Exercise:
Count each line below that has the word "left" in it, and give only the total.

Dataset excerpt:
+ + + + + + +

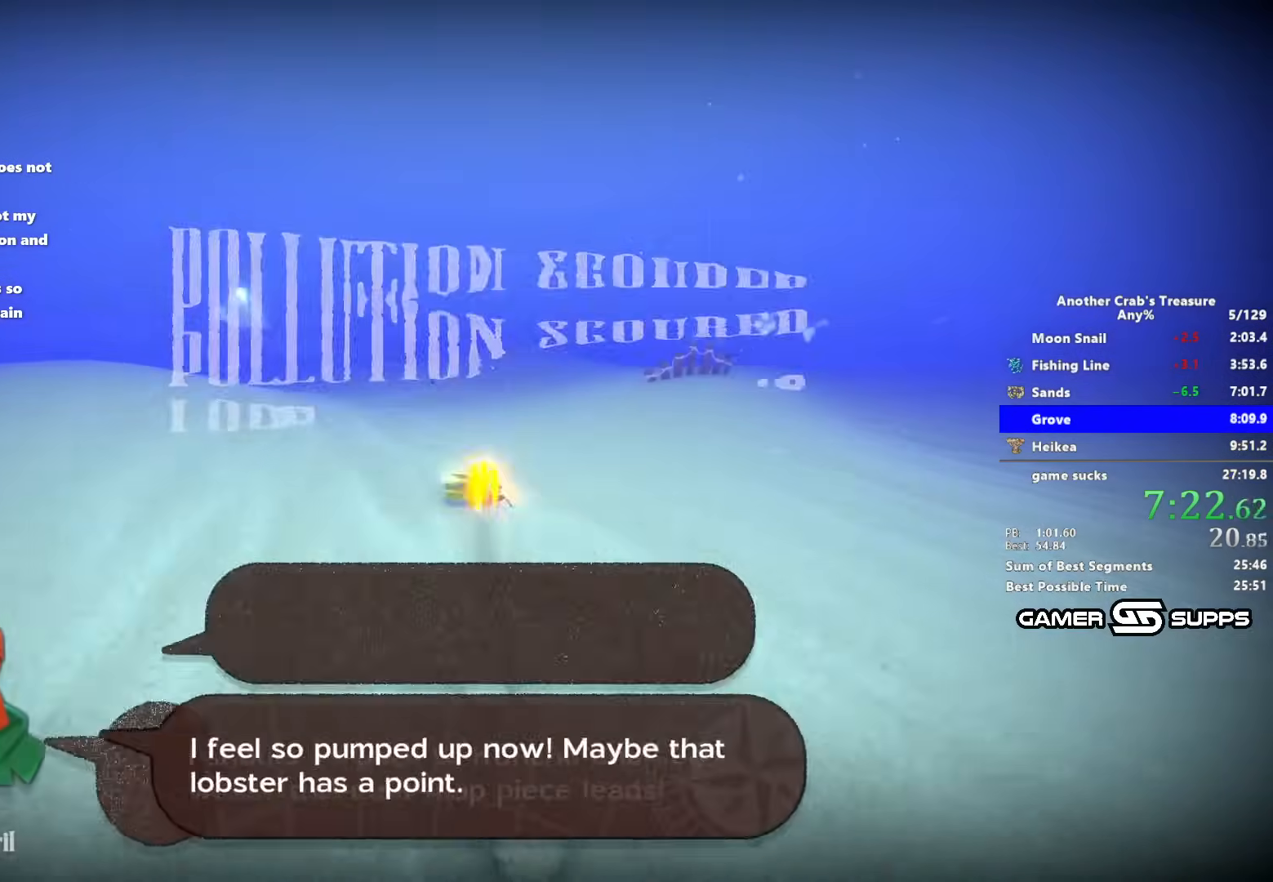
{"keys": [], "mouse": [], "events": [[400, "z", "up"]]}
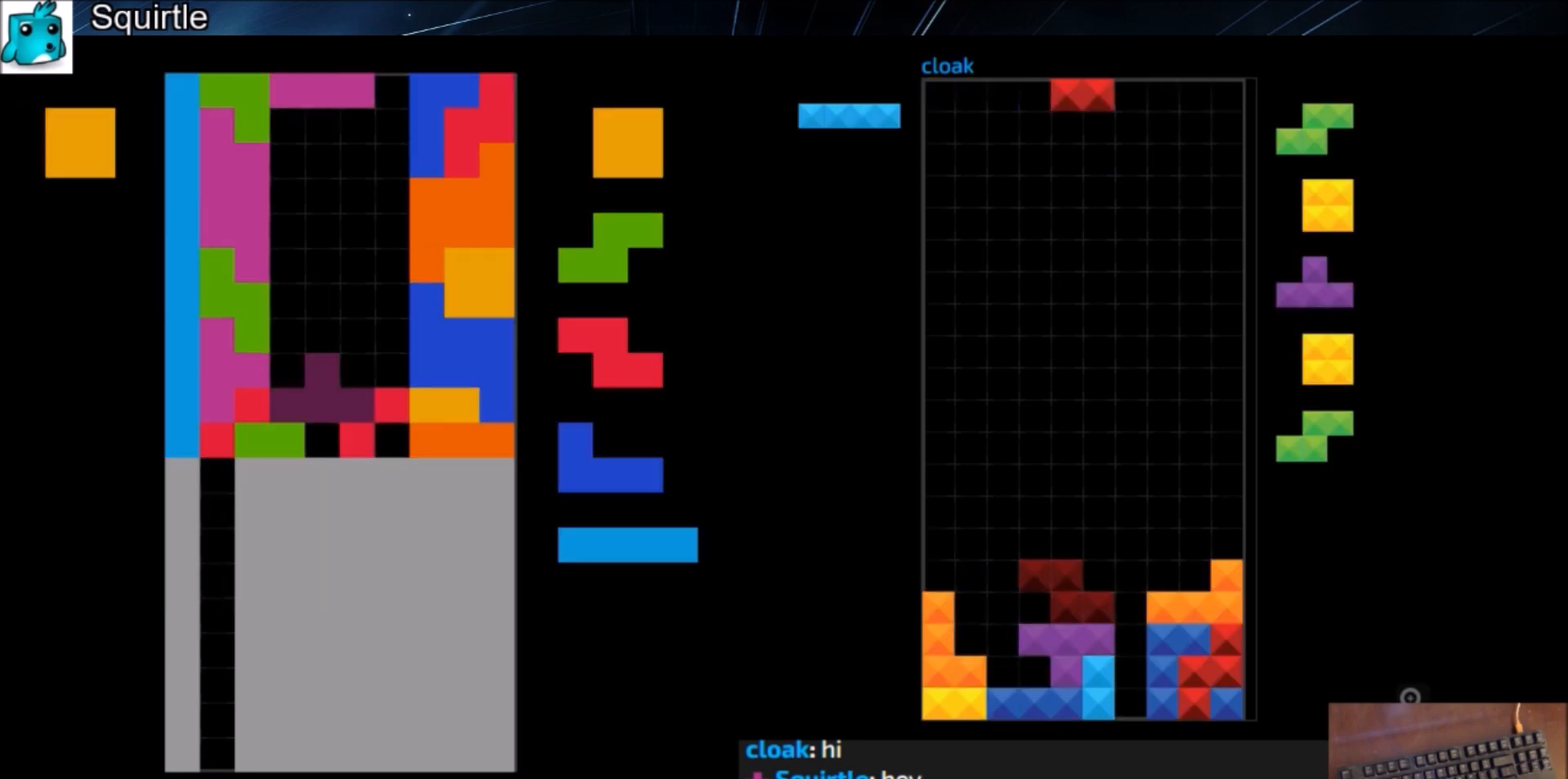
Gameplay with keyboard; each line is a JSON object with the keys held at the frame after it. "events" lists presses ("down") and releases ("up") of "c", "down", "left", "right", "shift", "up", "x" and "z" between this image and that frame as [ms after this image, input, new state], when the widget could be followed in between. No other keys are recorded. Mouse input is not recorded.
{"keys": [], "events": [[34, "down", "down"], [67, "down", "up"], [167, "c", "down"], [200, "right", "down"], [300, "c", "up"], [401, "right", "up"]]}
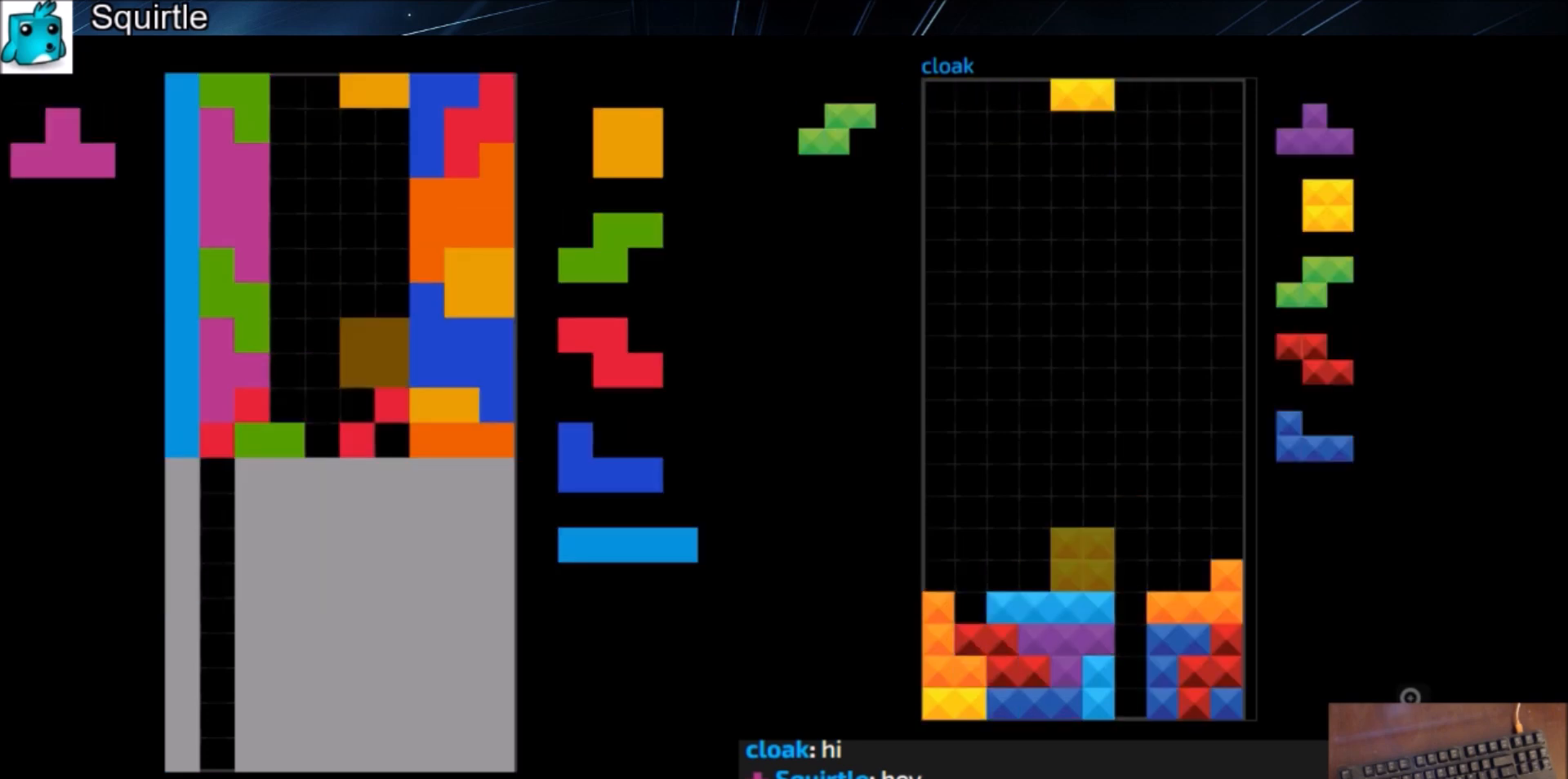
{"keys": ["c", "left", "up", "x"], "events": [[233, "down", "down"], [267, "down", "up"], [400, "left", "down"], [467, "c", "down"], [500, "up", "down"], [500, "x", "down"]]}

+ + + + + + +

Solved exercise:
2